Late in 2014, I had the good fortune to meet and photograph an artist whose reputation is becoming as big as the work he is making.
Andy Scott, the sculptor who created the magnificent Kelpies which dominate the landscape near Falkirk, is also responsible for a number of other public commissions which are dotted around central Scotland. When I first visited his studio, a cavernous shed in a Maryhill industrial estate, he was working on his latest creation, a commemorative statue to all those who had lost their lives in the service of the Scottish steel industry.

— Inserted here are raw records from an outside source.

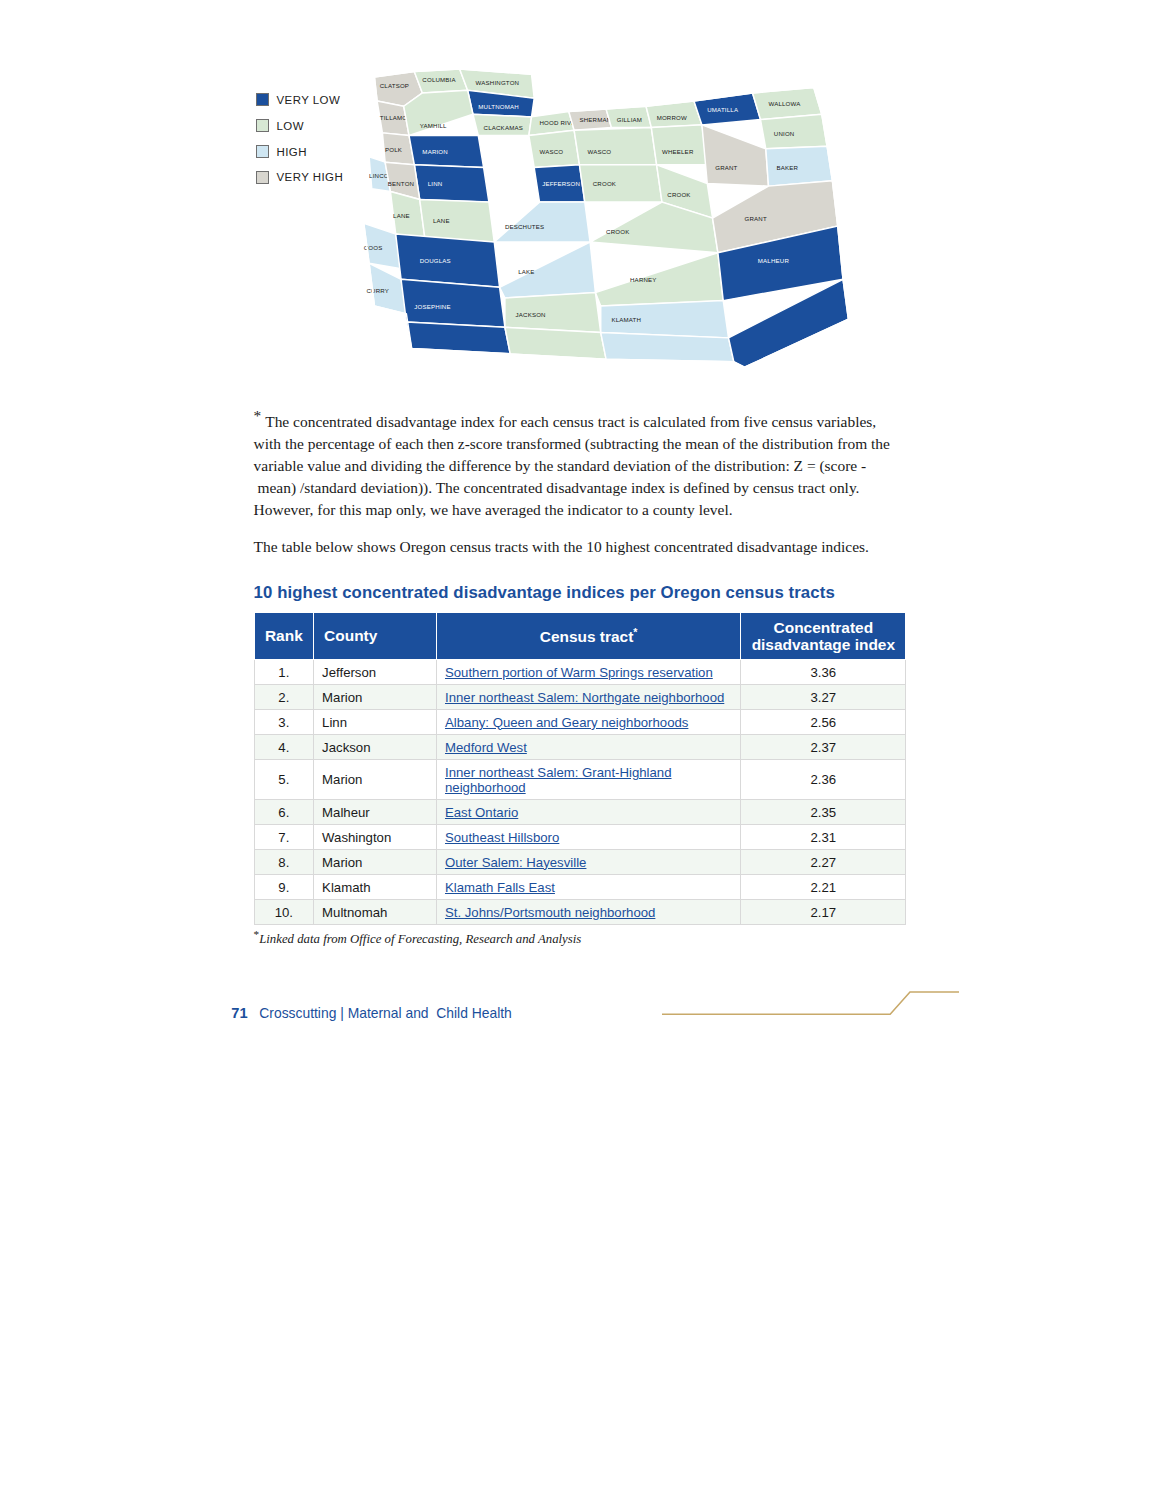VERY LOW
LOW
HIGH
VERY HIGH
CLATSOP COLUMBIA WASHINGTON MULTNOMAH CLACKAMAS TILLAMOOK YAMHILL HOOD RIVER SHERMAN GILLIAM MORROW UMATILLA WALLOWA UNION POLK MARION WASCO WASCO WHEELER GRANT BAKER LINCOLN LINN BENTON JEFFERSON CROOK CROOK LANE LANE DESCHUTES CROOK GRANT COOS DOUGLAS LAKE HARNEY MALHEUR CURRY JOSEPHINE JACKSON KLAMATH
* The concentrated disadvantage index for each census tract is calculated from five census variables, with the percentage of each then z-score transformed (subtracting the mean of the distribution from the variable value and dividing the difference by the standard deviation of the distribution: Z = (score - mean) /standard deviation)). The concentrated disadvantage index is defined by census tract only. However, for this map only, we have averaged the indicator to a county level.
The table below shows Oregon census tracts with the 10 highest concentrated disadvantage indices.
10 highest concentrated disadvantage indices per Oregon census tracts
| Rank | County | Census tract * | Concentrated disadvantage index |
| --- | --- | --- | --- |
| 1. | Jefferson | Southern portion of Warm Springs reservation | 3.36 |
| 2. | Marion | Inner northeast Salem: Northgate neighborhood | 3.27 |
| 3. | Linn | Albany: Queen and Geary neighborhoods | 2.56 |
| 4. | Jackson | Medford West | 2.37 |
| 5. | Marion | Inner northeast Salem: Grant-Highland neighborhood | 2.36 |
| 6. | Malheur | East Ontario | 2.35 |
| 7. | Washington | Southeast Hillsboro | 2.31 |
| 8. | Marion | Outer Salem: Hayesville | 2.27 |
| 9. | Klamath | Klamath Falls East | 2.21 |
| 10. | Multnomah | St. Johns/Portsmouth neighborhood | 2.17 |
*Linked data from Office of Forecasting, Research and Analysis
71
Crosscutting | Maternal and Child Health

My personal involvement in this story was relevant and timely: I had just finished a body of work about the iconic Ravenscraig hot strip mill, which had dominated Scotland’s industrial landcsape from its construction in the late 1950s until its premature and controversial closure in 1992. I had revisited the site of the former steel mill to discover what had become of the place and people who had worked there. The project, entitled The Fall and Rise of Ravenscraig was exhibited as part of Document Scotland’s Common Ground show at Street Level Photoworks in Glasgow in 2014.
With almost symbiotic timing, Andy was designing his statue, the making of which I documented through the following winter and spring. Steel Man was unveiled at a moving ceremony in June 2015 on a small patch of land which once housed part of the gigantic Ravenscraig steel mill.

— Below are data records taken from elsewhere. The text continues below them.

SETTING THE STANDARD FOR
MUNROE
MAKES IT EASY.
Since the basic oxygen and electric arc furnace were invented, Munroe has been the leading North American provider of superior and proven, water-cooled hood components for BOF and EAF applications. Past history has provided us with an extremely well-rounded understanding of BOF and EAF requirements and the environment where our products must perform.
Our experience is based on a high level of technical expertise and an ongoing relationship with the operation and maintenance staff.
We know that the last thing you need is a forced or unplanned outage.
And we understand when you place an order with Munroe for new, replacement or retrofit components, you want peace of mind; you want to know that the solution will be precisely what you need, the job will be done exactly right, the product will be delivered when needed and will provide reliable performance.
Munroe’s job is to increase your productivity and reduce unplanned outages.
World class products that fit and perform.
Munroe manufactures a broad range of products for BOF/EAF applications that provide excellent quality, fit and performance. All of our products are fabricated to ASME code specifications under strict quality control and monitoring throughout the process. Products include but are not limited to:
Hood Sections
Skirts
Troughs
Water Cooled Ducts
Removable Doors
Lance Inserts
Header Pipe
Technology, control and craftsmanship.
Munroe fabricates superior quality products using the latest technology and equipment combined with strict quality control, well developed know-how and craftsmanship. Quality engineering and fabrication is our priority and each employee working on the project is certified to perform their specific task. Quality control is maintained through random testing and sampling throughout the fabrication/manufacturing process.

It is a fitting commemoration to those who gave so much in the service of Scotland and a wonderful and iconic piece of contemporary art.
Andy Scott in his studio. Photograph © Colin McPherson, 2014 all rights reserved.

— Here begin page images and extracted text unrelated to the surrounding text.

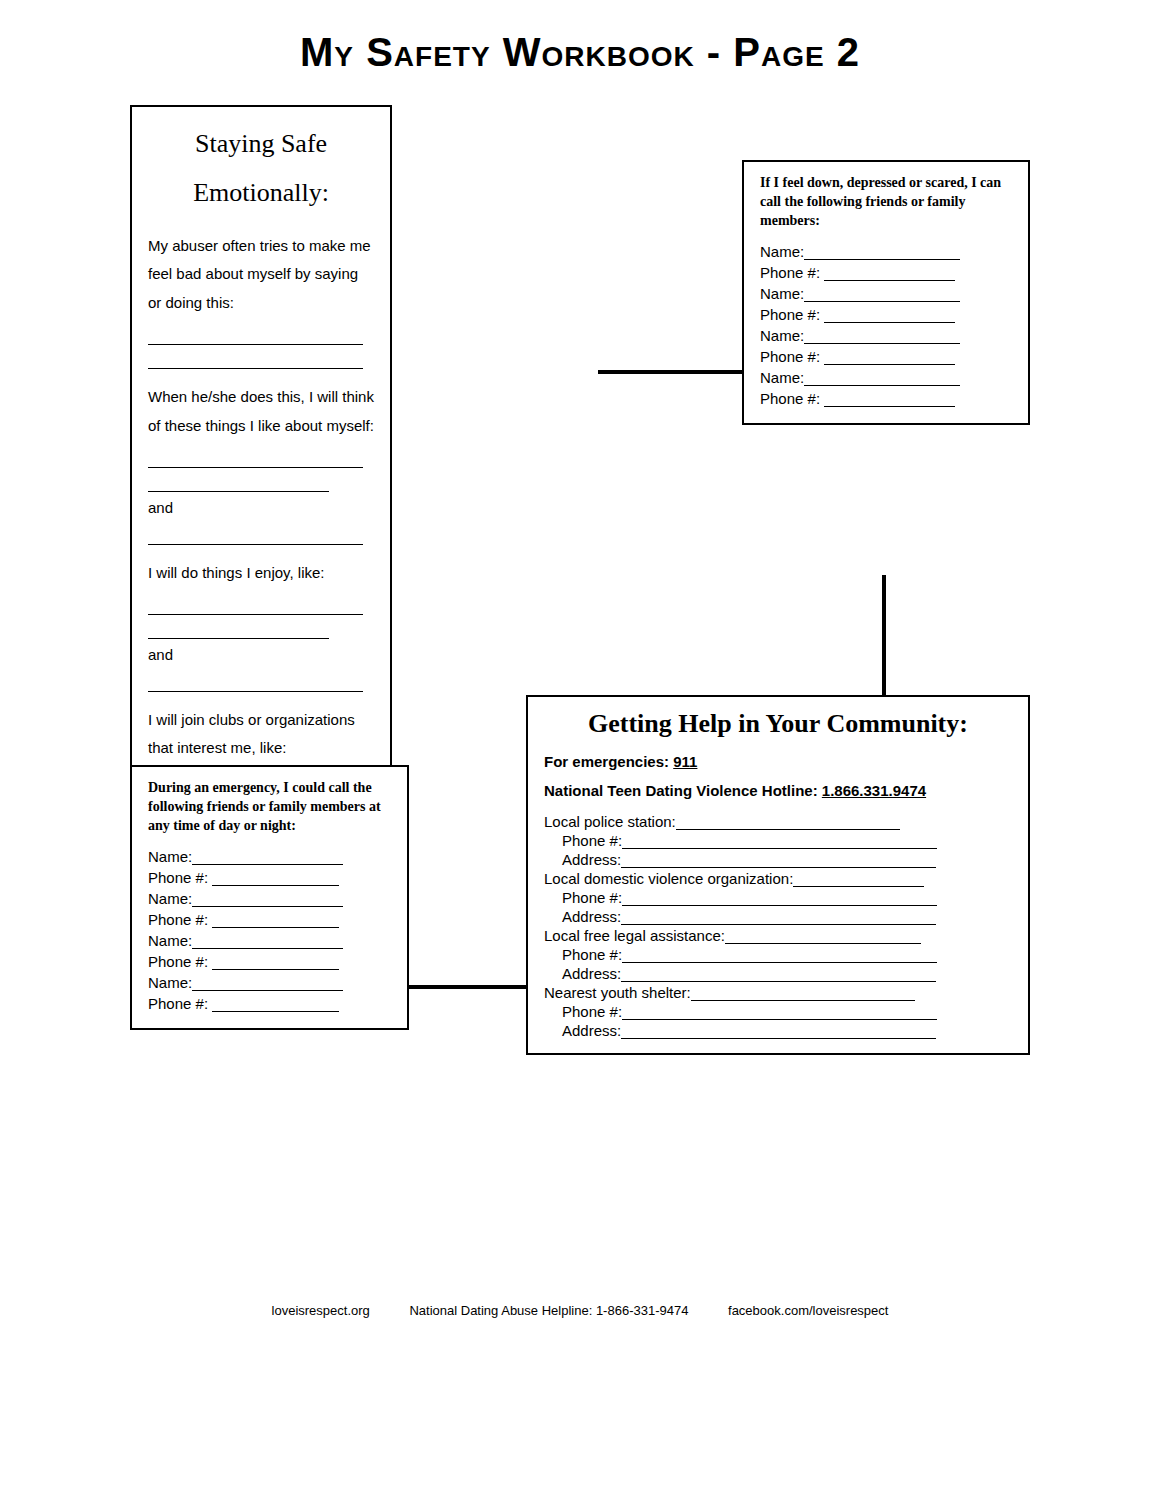My Safety Workbook - Page 2
Staying Safe Emotionally:
My abuser often tries to make me feel bad about myself by saying or doing this:
When he/she does this, I will think of these things I like about myself:
and
I will do things I enjoy, like:
and
I will join clubs or organizations that interest me, like:
or .
If I feel down, depressed or scared, I can call the following friends or family members:
Name:
Phone #:
Name:
Phone #:
Name:
Phone #:
Name:
Phone #:
During an emergency, I could call the following friends or family members at any time of day or night:
Name:
Phone #:
Name:
Phone #:
Name:
Phone #:
Name:
Phone #:
Getting Help in Your Community:
For emergencies: 911
National Teen Dating Violence Hotline: 1.866.331.9474
Local police station:
Phone #:
Address:
Local domestic violence organization:
Phone #:
Address:
Local free legal assistance:
Phone #:
Address:
Nearest youth shelter:
Phone #:
Address:
loveisrespect.org National Dating Abuse Helpline: 1-866-331-9474 facebook.com/loveisrespect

Scottish sculptor Andy Scott, working on his latest piece of public art, a memorial statue to men who lost their lives in the Scottish steel industry, at his workshop in Maryhill, Glasgow. Scott was best known for his twin horse sculptures entitled the Kelpies, which are located on the Forth and Clyde canal at Falkirk in central Scotland. The memorial to the steel men had a proposed completion date of spring 2015 and will be sited at Ravenscraig in Lanarkshire, on the site of Europe’s largest former hot strip mill, which closed in 1992.